Dégueulasse. Trop masculin pour être véritable. Voici que je jète la compagne d'un soir, d'un lit partagé. Voilà que je la laisse à ce monde vorace qui pourra aussi cueillir le fruit interdit de sa chair, comme je l'ai fait. Alors que la porte se referme sur moi-même. Sur elle. Je fais les quatre cents pas dans cette chambre ténébreuses. Je marche à en rompre le plancher. Je tourne en rond. Je me dis que, peut-être, je devrais être clément. Plus doux. Peut-être devrais-je changer, en réalité. Mais le puis-je réellement? Est-ce qu'il est, du moins, possible pour un monstre de changer? Tu me feras chier jusqu'au bout. Vous me faites chier jusqu'au bout. J'ouvre de nouveau la porte. À te voir au sol, comme une épave blessée, quelques morceaux de tissu entre des griffes endommagées. Viens donc me revenir. Viens donc que je te laisse ma cape pour te couvrir. Viens dans mes bras, que je te réconforte. Que je te frotte le dos, doucement, délicatement, sensiblement. Viens te coller tout contre moi. Sens cette chaleur qui s'émane de moi comme pour indiquer une volonté de réconciliation. Tu vas mieux? As-tu suffisamment chaud pour éviter de trembler aussi bêtement encore et toujours? Veux-tu bien cesser de pleurer? Calme-toi. Ça va aller. Doucement.

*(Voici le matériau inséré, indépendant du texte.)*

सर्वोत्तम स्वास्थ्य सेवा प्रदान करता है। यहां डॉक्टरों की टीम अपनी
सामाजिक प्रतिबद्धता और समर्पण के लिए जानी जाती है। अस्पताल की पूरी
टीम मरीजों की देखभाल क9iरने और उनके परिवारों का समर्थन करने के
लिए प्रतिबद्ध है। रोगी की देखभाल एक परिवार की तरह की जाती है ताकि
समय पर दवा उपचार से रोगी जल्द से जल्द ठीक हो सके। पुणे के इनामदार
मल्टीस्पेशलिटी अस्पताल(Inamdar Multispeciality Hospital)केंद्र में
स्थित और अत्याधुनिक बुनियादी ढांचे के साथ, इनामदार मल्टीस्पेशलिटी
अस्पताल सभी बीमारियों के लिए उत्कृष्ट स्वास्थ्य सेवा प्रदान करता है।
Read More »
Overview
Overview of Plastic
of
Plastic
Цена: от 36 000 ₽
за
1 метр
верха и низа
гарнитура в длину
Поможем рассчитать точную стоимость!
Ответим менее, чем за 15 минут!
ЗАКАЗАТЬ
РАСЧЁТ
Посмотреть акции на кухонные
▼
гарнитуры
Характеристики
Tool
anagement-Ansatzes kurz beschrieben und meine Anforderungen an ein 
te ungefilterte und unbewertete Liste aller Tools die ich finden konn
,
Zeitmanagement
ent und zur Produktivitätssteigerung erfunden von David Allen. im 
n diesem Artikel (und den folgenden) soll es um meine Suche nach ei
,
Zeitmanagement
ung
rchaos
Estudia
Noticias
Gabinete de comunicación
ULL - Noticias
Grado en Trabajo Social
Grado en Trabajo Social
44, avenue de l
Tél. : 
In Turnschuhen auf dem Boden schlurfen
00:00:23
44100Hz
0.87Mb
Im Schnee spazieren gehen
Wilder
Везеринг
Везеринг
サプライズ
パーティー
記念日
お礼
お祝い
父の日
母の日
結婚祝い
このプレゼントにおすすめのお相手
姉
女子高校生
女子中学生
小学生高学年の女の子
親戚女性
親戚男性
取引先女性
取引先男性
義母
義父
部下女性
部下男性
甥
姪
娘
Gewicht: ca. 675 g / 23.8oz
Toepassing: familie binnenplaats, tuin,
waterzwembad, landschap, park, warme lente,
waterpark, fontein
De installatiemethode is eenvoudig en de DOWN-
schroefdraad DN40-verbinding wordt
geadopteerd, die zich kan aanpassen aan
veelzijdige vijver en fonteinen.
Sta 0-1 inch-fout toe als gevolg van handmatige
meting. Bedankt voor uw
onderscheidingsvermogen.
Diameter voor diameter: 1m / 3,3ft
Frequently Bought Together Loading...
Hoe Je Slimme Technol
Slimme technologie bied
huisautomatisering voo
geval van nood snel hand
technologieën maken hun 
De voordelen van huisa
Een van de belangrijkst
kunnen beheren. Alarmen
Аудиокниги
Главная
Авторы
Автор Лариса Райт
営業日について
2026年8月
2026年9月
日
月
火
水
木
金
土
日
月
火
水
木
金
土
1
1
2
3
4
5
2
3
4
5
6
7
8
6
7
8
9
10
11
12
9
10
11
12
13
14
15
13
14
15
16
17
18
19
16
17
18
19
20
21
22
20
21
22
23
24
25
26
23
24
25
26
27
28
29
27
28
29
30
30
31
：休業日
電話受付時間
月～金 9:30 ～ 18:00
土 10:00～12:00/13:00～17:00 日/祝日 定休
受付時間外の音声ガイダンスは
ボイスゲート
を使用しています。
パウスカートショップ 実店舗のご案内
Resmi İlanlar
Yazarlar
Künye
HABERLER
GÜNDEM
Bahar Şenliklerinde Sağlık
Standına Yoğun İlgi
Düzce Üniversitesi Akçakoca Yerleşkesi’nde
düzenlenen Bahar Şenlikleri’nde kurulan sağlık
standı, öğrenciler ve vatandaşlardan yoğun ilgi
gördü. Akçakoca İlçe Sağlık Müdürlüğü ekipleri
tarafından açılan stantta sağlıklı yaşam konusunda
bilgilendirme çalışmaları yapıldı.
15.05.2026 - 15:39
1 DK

    -"Chut. Calmez-vous. Ça va aller. Tout doucement. Chut."
Melissandre_malemort
Mélissandre voit trouble. Ses petits doigts sont crispés sur le tissu déchiré, étonnamment lourd en dépit de sa douceur. Elle crispe ses phalanges pour s’imprégner du contact ouaté et oublier la douleur qui lui déchire le corps. Sa gorge la brûle, la déchirure de ses flancs pulse inlassablement et pire que tout, son ventre se contracte comme pour lutter contre l'invasion subie quelques instants plus tôt. Ses chaires souffrent en vagues sourdes qui naissent dans son intimité et s'étendent dans l'ensemble de ses veines jusqu'à les enflammer plus surement qu'un brasier la dévorant de l'intérieur. Avachie sur le sol, elle n'est plus princesse de France. Mélissandre ne sait plus ce qu'elle est. Seule son tourment lui rappelle que la délivrance de la mort ne la pas emporté vers de meilleurs auspices.

Un pan de la robe tombe sur le plancher, glissant le long de son mollet trop mince pour terminer sur le plancher miteux. Les rides dans les planches de bois attirent son attention. Quel âge avait donc cet arbre avant qu'on l'arrache de sa terre nourricière pour le débiter en planche de salut dévoué à l'humanité? Combien de générations l'Arbre avait il contemplé placidement se déchirer et mourir pour un lopin de terre, un sourire charmeur, un regard échangé? A quoi bon vouer sa vie à tout ça? Cet éternel recommencement n'est que folie...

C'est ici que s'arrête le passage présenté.